PDM, uma oportunidade perdida!

Por Rui Nóvoa

Foi com algum entusiasmo que recebi a notícia de que Gondomar iria finalmente ter o seu PDM, infelizmente como diz o povo foi sol de pouca dura. A câmara desenvolveu todo o processo sem ouvir nenhuma força política da oposição. Com o argumento de que com a alteração da lei caso não fosse aprovado nesta data teríamos de começar tudo de novo.

Aprovou-se um plano diretor como se estivesse a aprovar uma coisa qualquer. A primeira observação crítica tem a ver com o afastamento da Assembleia Municipal do processo de elaboração deste Instrumento de Gestão Territorial. De acordo com a legislação autárquica, as assembleias municipais têm a competência de aprovar os planos municipais de ordenamento do território.

O PDM que foi aprovado é o PDM que marcará nos próximos 10 anos a ocupação e uso dos solos, a preservação e qualificação da paisagem, os valores de ordem ecológica e ambiental e também a qualidade de vida das pessoas que vivem em Gondomar. Ora apesar da significativa responsabilidade política da Assembleia Municipal, é bem visível que esta Assembleia não teve qualquer papel relevante na sua elaboração.

Para que se saiba, a Comissão Mista de Coordenação apenas reuniu uma vez em 23/05/2006 e quando, por força duma infeliz alteração legislativa, foi convertida, em 2009, em Comissão de Acompanhamento, a situação ainda piorou. A Comissão de Acompanhamento que teve apenas um representante desta Assembleia na sua composição, apenas reunião três vezes: uma em 2010, outra em 2013 e uma em 2015. Isto significa que a participação da AM de Gondomar foi praticamente ZERO…

A gravidade desta situação é ainda maior porque em devido tempo o Bloco de Esquerda não apenas chamou a atenção para a necessidade de participação efetiva desta AM na elaboração do PDM, como chegou a fazer uma proposta concreta de constituição duma Comissão (formada por um elemento de cada grupo municipal) para Acompanhamento da elaboração do PDM de Gondomar. Infelizmente, como tantas vezes acontece, foi chumbada, apesar da proposta do Bloco ser uma forma de concretizar o direito à participação dos eleitos na elaboração dos PDM’s.

Convirá deixar uma breve reflexão sobre os efeitos da aplicação dos PDM’s no território nacional. Apesar da sua vocação reguladora, o certo é que no país, em apenas em 15 anos, a área construída cresceu 42%. Um acréscimo que se fez à custa do desaparecimento da vegetação natural e das zonas agrícolas situadas em redor das cidades.

E ao contrário do que seria de esperar, a planificação urbanística muito contribuiu para a devastação dos recursos ambientais, florestais e agrícolas. Os PDM ampliaram brutalmente, para cerca de 30 milhões de habitantes, a área do solo edificável.

Assim também em Gondomar, e de acordo com os dados do Estudo Prévio, na década que terminou em 2000, o tecido urbano (áreas artificiais) cresceu mais de 50% (de 21 km2 para 33 km2), enquanto a área agrícola diminuiu 22%…. Mais de 70% da área urbana está ocupada por construção.

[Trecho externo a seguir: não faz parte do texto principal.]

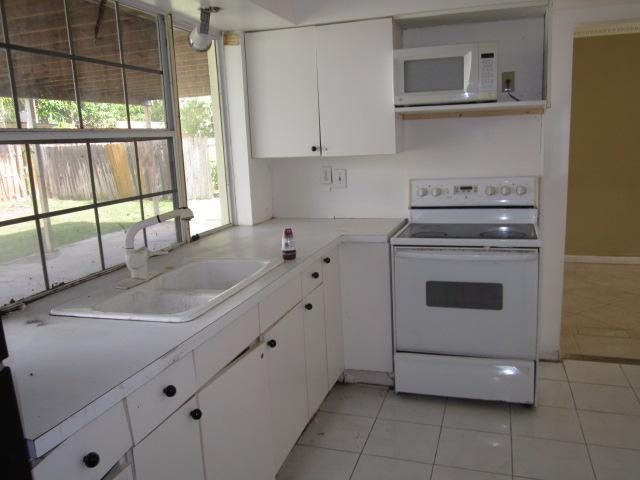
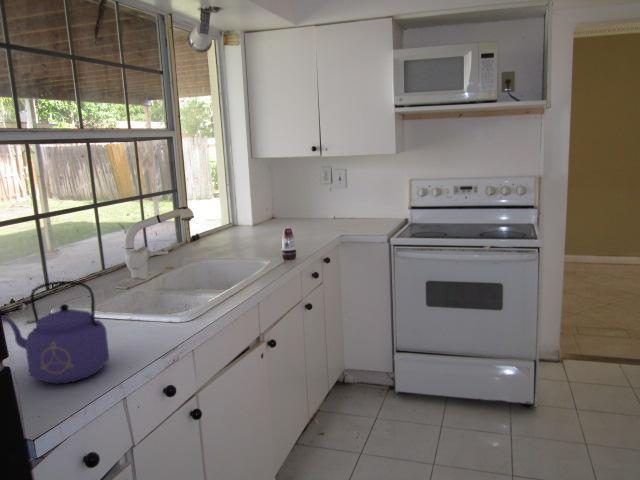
+ kettle [1,280,110,385]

Por isso, pode dizer-se que o principal desafio do planeamento do território no séc. XXI será o de assegurar uma utilização sensata dos recursos disponíveis.

Os dados importantes que constam nos documentos que constituem o PDM mostram o quanto há ainda que fazer para que Gondomar proporcione aos seus munícipes a qualidade de vida a que têm direito.

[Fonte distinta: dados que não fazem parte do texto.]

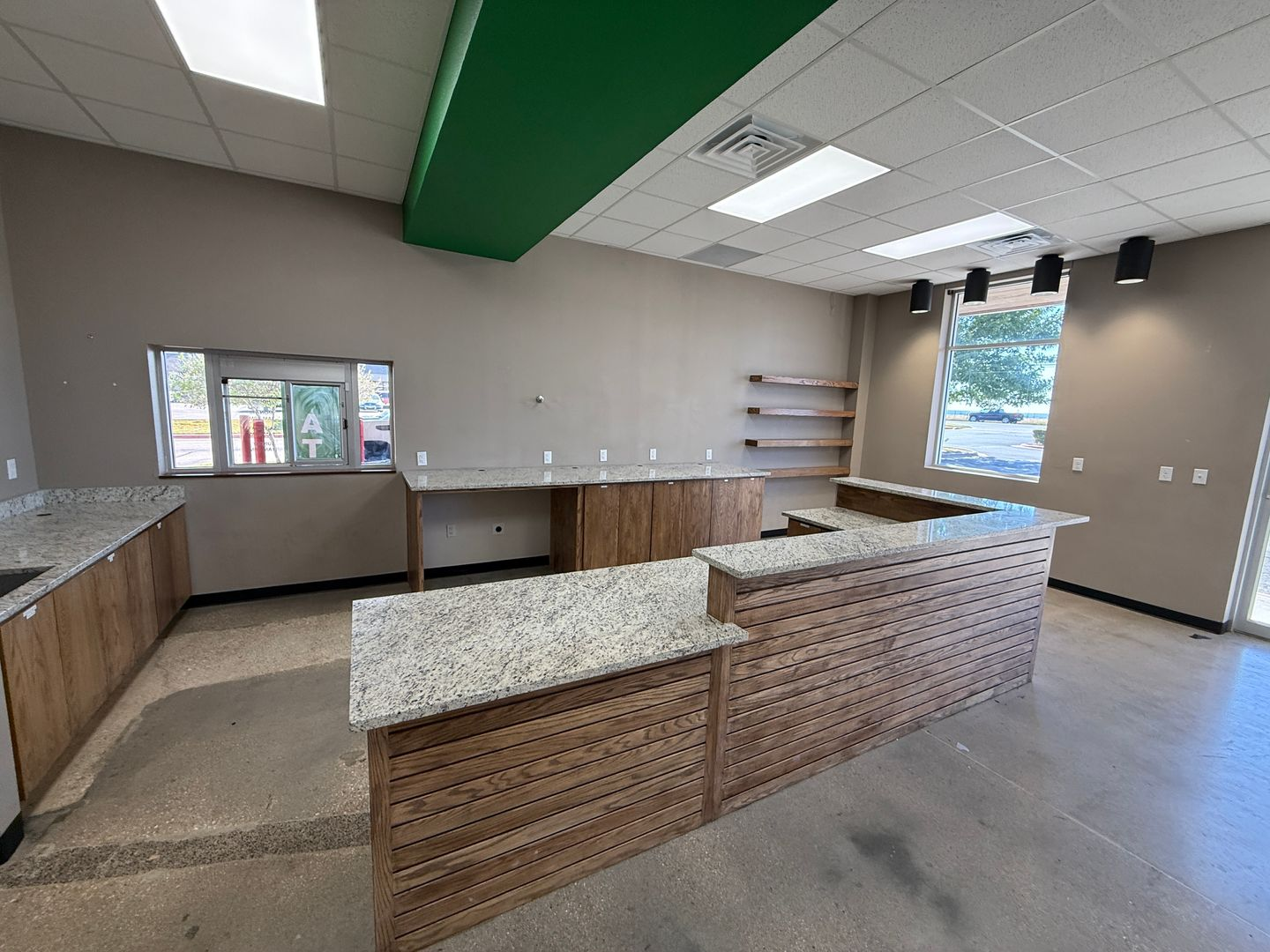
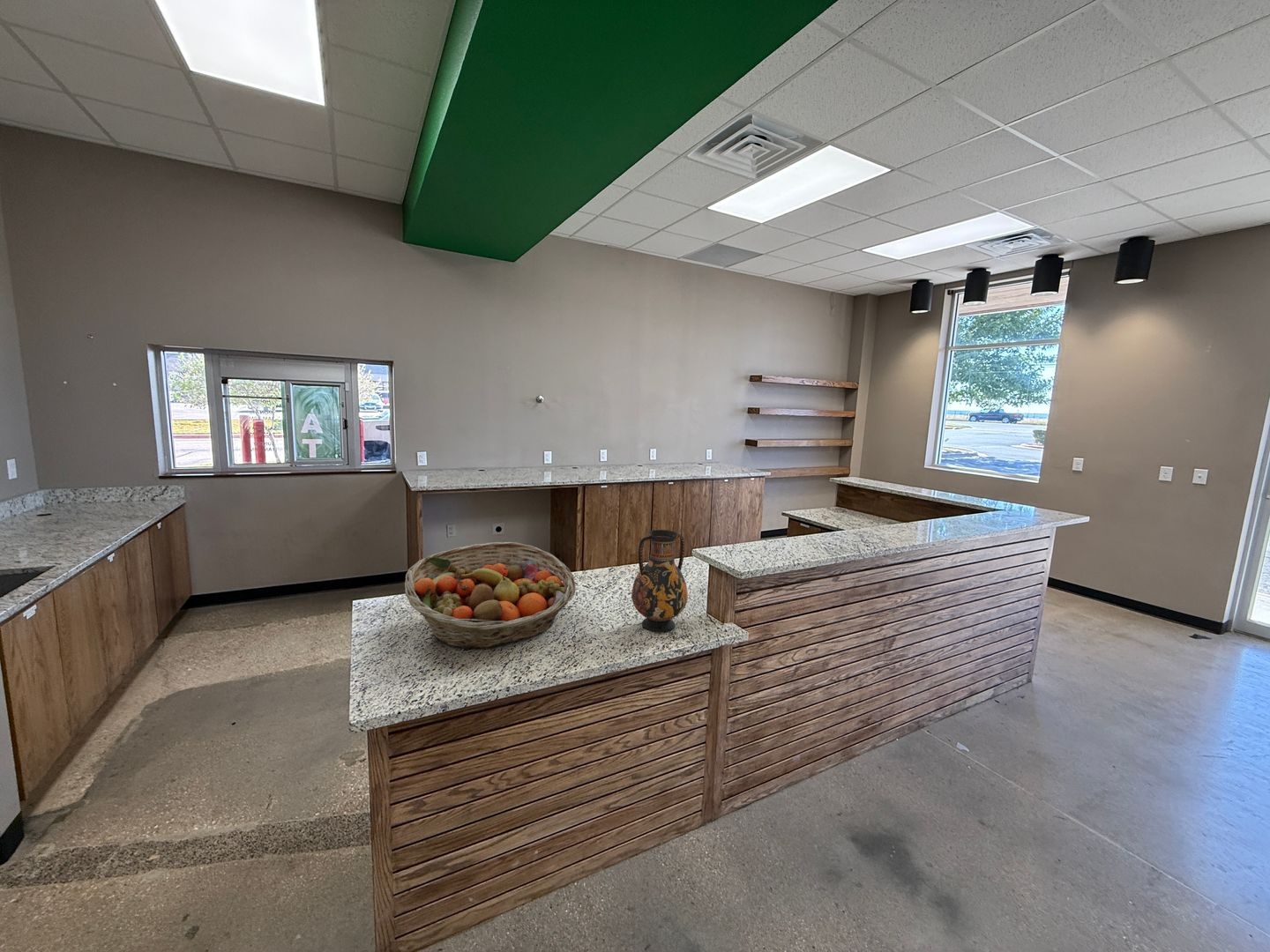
+ vase [631,529,689,633]
+ fruit basket [404,541,577,650]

Para além da inexistência de um Plano Rodoviário Municipal ou de um Plano de Ação para a Eficiência Energética (que o Bloco propôs em 25/11/2010), a baixíssima cobertura em creches (inferior a 40%) ou a falta de equipamentos para idosos, indicam os atrasos, as debilidades e as insuficiências que devem constituir prioridades para a atividade do Executivo.

Um PDM não é para legalizar a ocupação ou o uso que tem sido feito dos solos. Um PDM não pode ser visto como instrumento para que qualquer meia – dúzia de promotores imobiliários obtenha brutais mais-valias urbanísticas, mas antes como projeto de cidade, que valorize a participação cívica na qualificação do território.